Тимка остервенело дернул плечом в знак протеста против Сережкиного вмешательства, бросил еще один взгляд угрозы и презрения, но вообще позы не переменил и продолжал смотреть в угол. Он терпеть не мог унизительных положений и в таких случаях старался компенсировать убытки при помощи неподвижной хмурости. Сейчас Тимка начинал уже ощущать небольшое удовольствие, проистекающее от выдержанности стиля, но вдруг на него свалилось новое испытание, гораздо более тяжелое. Когда мать успела оставить позу грустного наблюдателя, Тимка не заметил. В его уши неожиданно проникли невыносимо дикие слова, ни с чем не сравнимый по силе удар:
— Да ему не только на лужу завидно. Он и на пироги позавидовал, что для отца оставили. А может, это и не он?
В Тимкиных мозгах произошло паническое движение. С открытым ртом Тимка оглянулся на тарелку, на которой когда-то лежало два пирога. Неведомая сила подхватила Тимку, перебросила в другую комнату, завернула в черный неразборчивый туман и швырнула на кровать. Тимкины ноги в мокрых ботинках свесились с кровати, а во всей остальной части Тимки загудело море, облитое рыданиями.
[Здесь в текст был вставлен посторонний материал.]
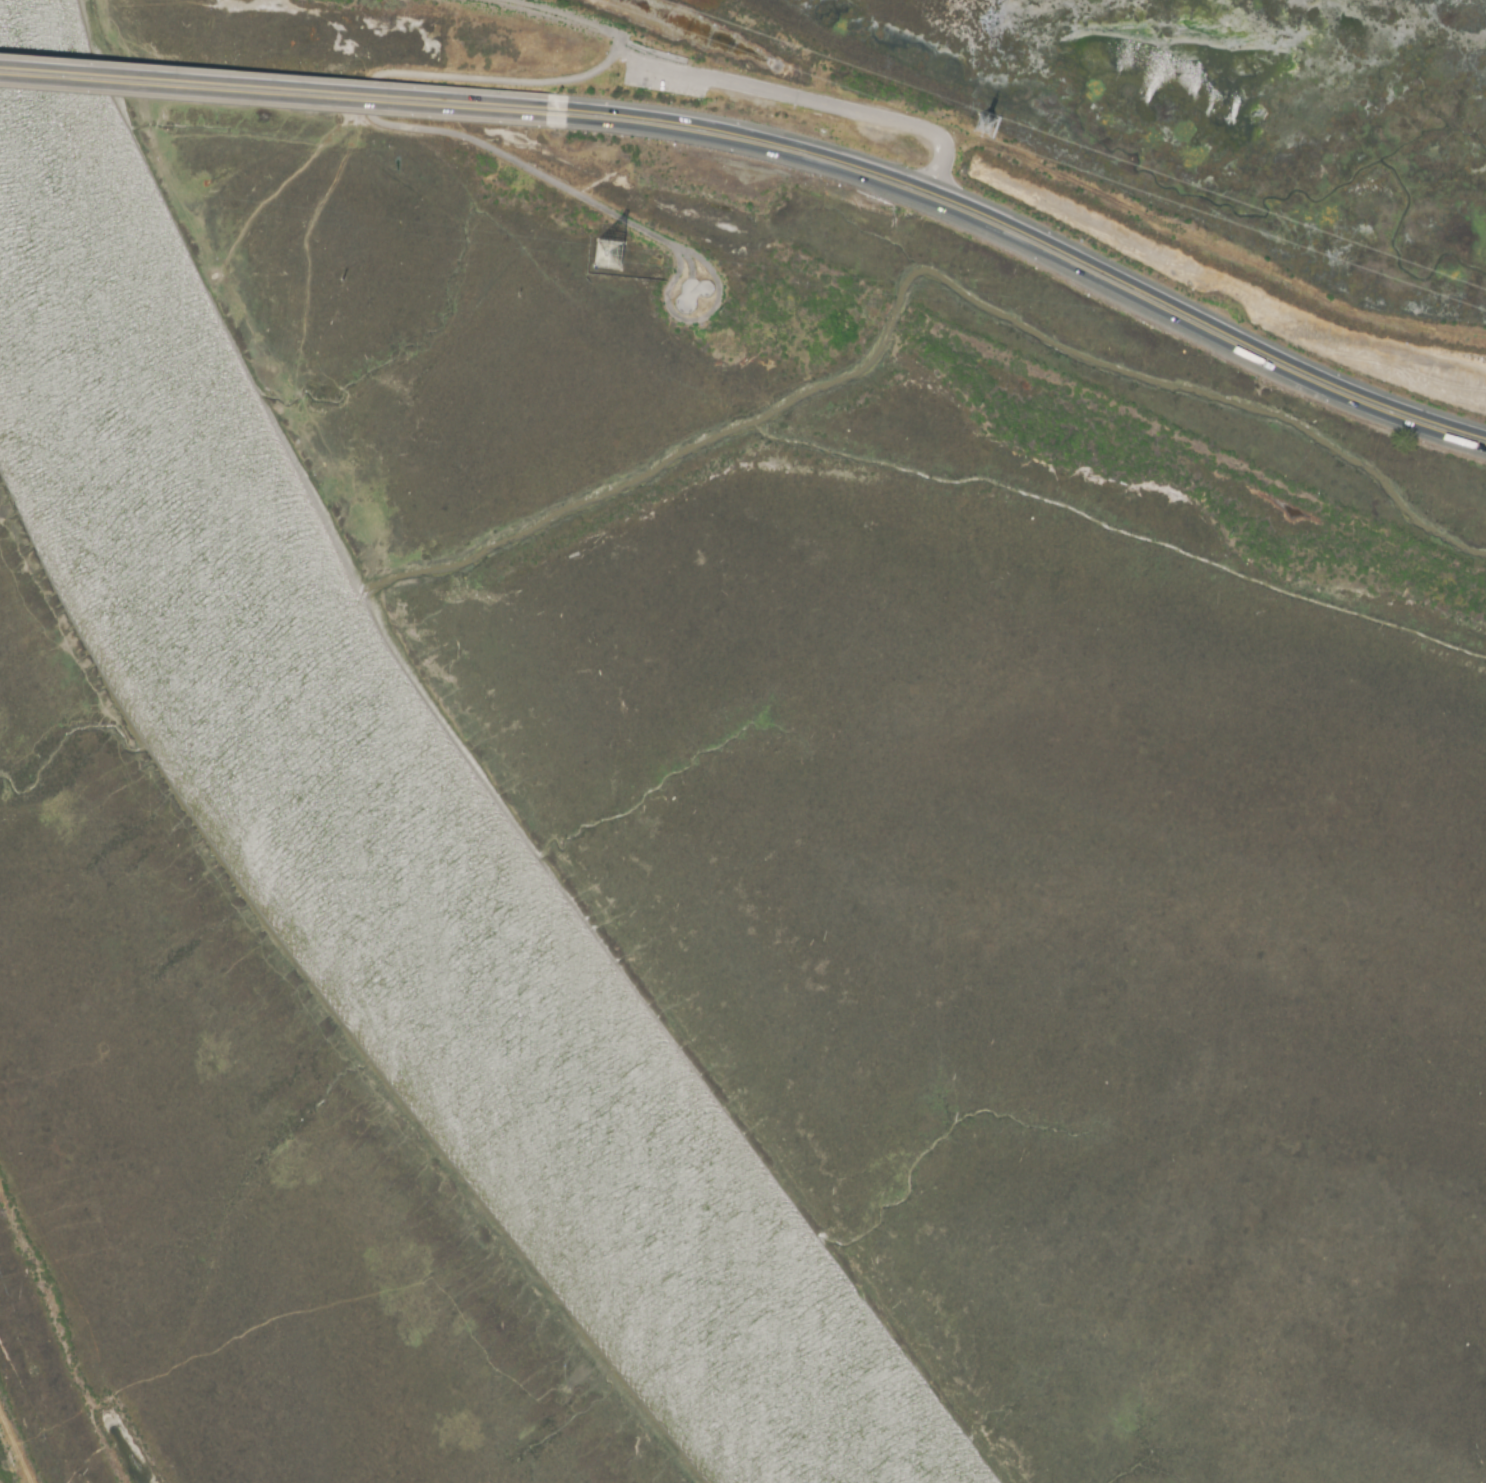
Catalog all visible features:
road: (559, 17)
road: (406, 76)
road: (283, 85)
road: (282, 98)
power tower: (980, 131)
road: (1036, 242)
road: (1035, 257)
power tower: (605, 259)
Сквозь туман и беспорядок пробился к нему раскатистый смех Сережки, но Тимка уже чувствовал, что все кончено, все разрушено, ничего нельзя прибавить к его отчаянию.
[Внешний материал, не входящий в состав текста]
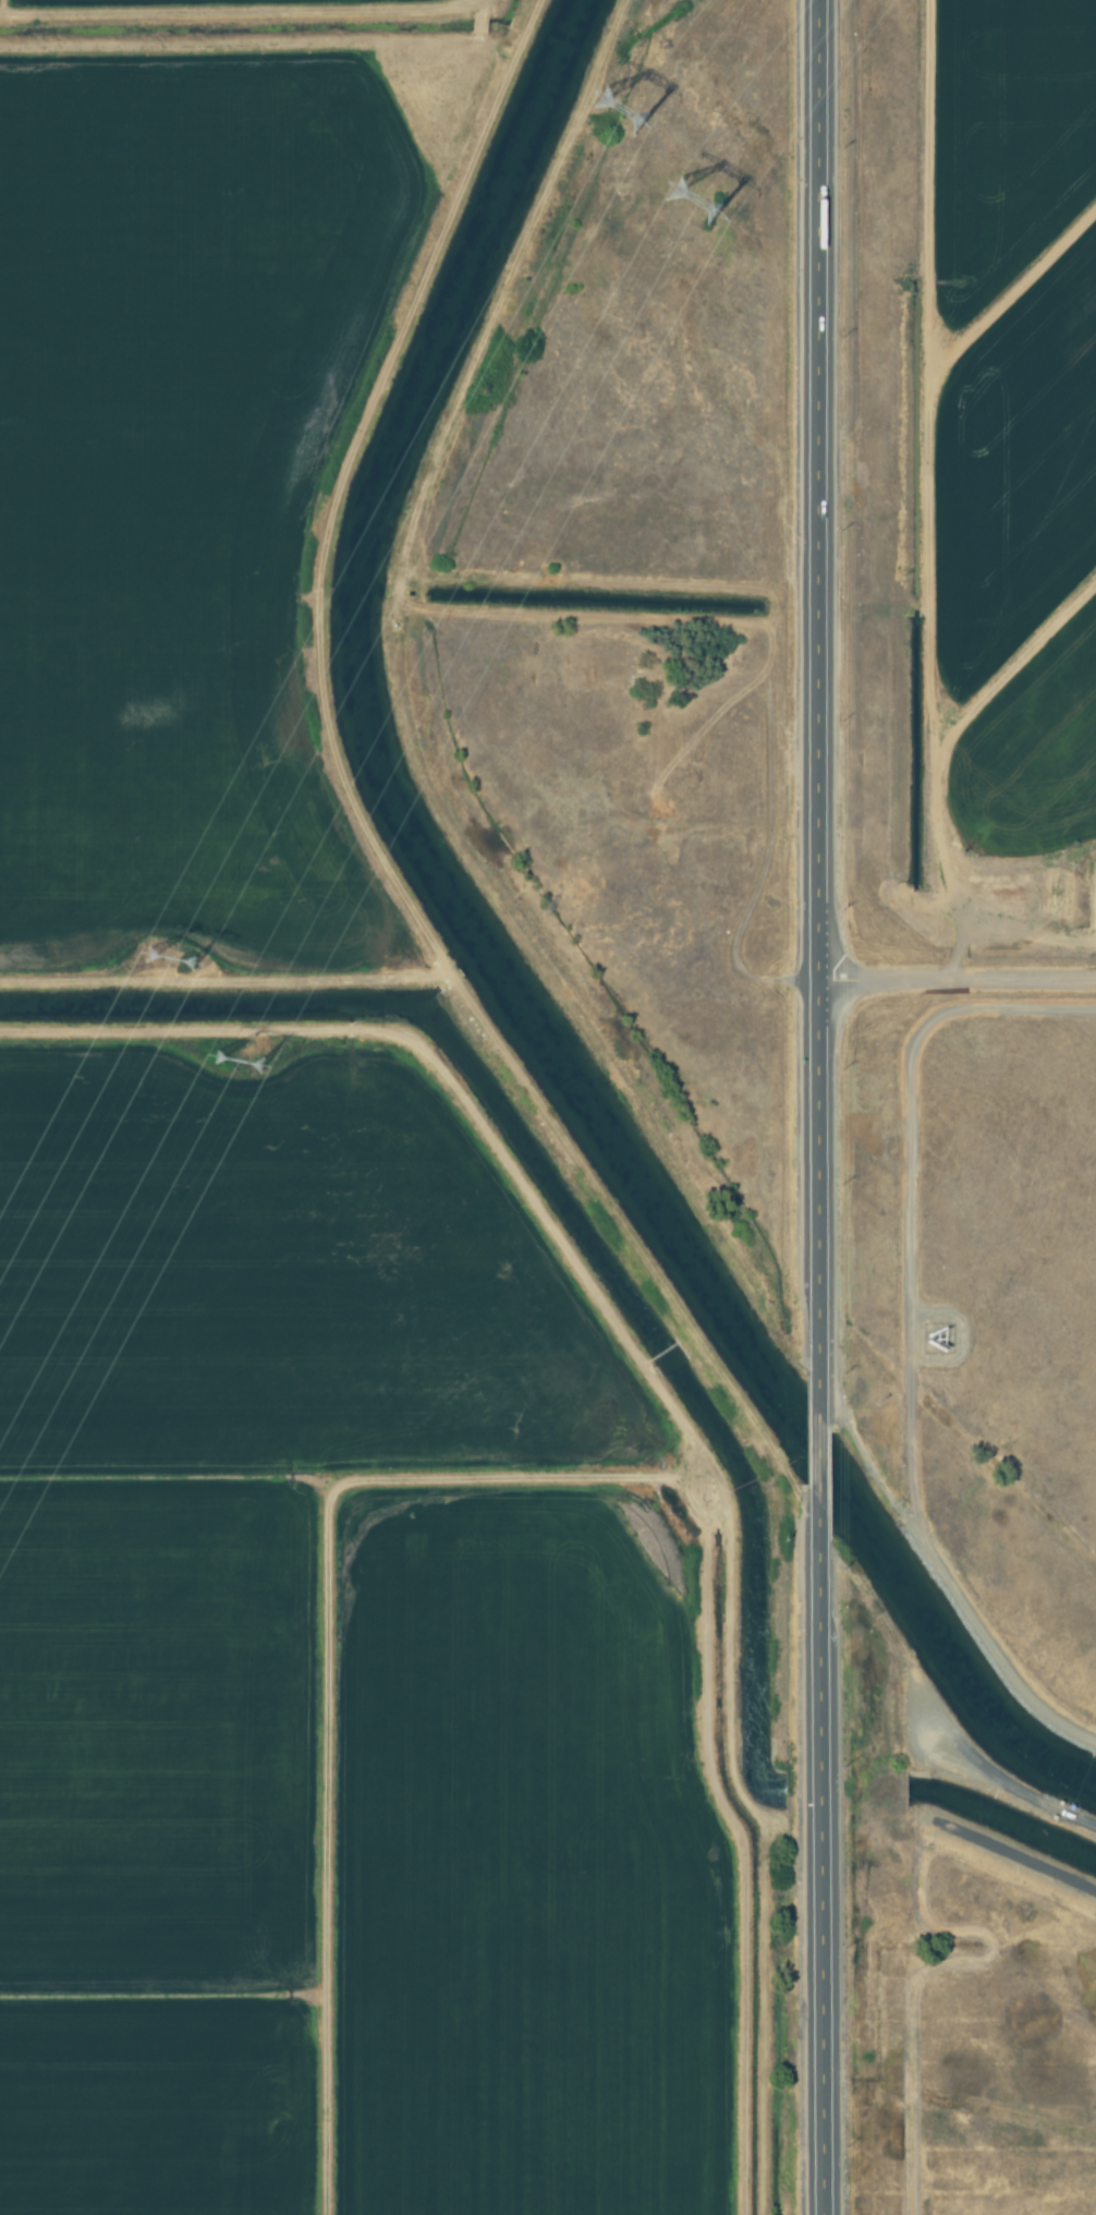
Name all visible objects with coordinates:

Через полминуты мать села рядом с ним на кровать, отчего рыдания разлились еще шире и захватили даже ноги, ноги задрыгали на краю кровати:
Мать положила руку на Тимкино плечо и сказала:
— Успокойся, дружок, чего ты так убиваешься. Из-за каких-то пирогов, бог с ними.
После этих слов рыдания как будто вырвались из теснины и покатились дальше широкой рекой. Они катились так под ласковой рукой матери до тех пор, пока отец не сказал из другой комнаты:
— Пироги съел? Какие пироги? Которые мне оставили?
Тут Тимка перестал рыдать, но вовсе не потому, что горе стало меньше, а потому, что отец говорил негромко, притом же из другой комнаты, его слова и так трудно было расслышать. Что-то тихо ответил Сережа, а отец продолжал:
— Ах да, действительно, я только один пирог съел за обедом! А Тимка съел? Да может, не он? И ничего не оставил? Не может быть! Ну?! Он не такой! Он же всегда говорил, что меня очень любит. Недоразумение. Никогда не поверю. Это мыши съели. Вот здесь лежали? Это мыши, конечно.
Тимка понимал, что на него никто не сердится, но понимал также, что про мыши говорится нарочно, чтобы ему досадить. И все-таки в его представлении и в самом деле явились две мыши. Они нахально влезли в тарелку, задрожали у них хвостики. А потом каждая мышь закусила полпирога. Это зрелище только одну секунду занимало экран. Сейчас же вспомнилась другая картина: пироги съел Тимка на лестнице, и при этом без всякого удовольствия. Тимка еще раз тяжело всхлипнул. Он понимал, что с кровати подыматься еще рано, положение все-таки здорово испорчено. Мать приглаживала его по затылку:
— Нехорошо это, Тимочка, сделал. Пирогов сколько угодно можно налепить, пирогов не жалко, а только нельзя так хватать, нужно и об отце подумать. Правду я, сынок, говорю?
Тимка молчал. В глубине его восьмилетней души маршем прошло несколько соображений, все они имели характер оправдания. Во-первых, он думал, что отец пирогов не хочет, во-вторых, пирогов было только два, в-третьих, может быть, Сережка за обедом больше съел пирогов, чем Тимка. Мать продолжала:
— И потом: как же это так, без спросу? Чтобы никто не видел! Так не годится, сынок.